◆ Records supplied:
[Start of section]
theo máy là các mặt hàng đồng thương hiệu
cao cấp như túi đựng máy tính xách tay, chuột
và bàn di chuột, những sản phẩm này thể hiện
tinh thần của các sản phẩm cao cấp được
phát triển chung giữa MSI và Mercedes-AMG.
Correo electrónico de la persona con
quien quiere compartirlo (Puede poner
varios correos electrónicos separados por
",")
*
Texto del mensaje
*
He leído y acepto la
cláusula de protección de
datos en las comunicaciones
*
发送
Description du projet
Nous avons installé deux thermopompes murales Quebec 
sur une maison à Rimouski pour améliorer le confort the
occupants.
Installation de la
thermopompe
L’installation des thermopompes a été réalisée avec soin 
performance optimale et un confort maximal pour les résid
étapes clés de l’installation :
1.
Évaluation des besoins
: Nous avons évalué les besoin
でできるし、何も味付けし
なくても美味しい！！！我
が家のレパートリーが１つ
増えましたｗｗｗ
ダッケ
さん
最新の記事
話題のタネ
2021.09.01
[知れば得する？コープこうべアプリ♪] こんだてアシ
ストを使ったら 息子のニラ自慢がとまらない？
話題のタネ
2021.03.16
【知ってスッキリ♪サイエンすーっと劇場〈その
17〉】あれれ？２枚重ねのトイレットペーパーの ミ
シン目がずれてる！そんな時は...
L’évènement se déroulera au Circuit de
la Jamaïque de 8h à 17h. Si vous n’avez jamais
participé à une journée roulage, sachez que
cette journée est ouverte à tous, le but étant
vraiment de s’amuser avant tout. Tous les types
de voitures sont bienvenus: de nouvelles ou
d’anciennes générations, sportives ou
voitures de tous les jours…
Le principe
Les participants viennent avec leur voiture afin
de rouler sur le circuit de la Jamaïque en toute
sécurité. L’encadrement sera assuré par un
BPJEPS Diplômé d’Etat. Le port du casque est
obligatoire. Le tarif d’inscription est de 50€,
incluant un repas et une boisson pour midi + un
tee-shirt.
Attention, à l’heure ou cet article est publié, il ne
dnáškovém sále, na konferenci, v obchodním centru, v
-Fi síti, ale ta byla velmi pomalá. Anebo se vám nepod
[End of section]
◆ Brief: Go through the listing above line by line and state how many lines include the string "Nous". Write only the number.

◆ Reply: 2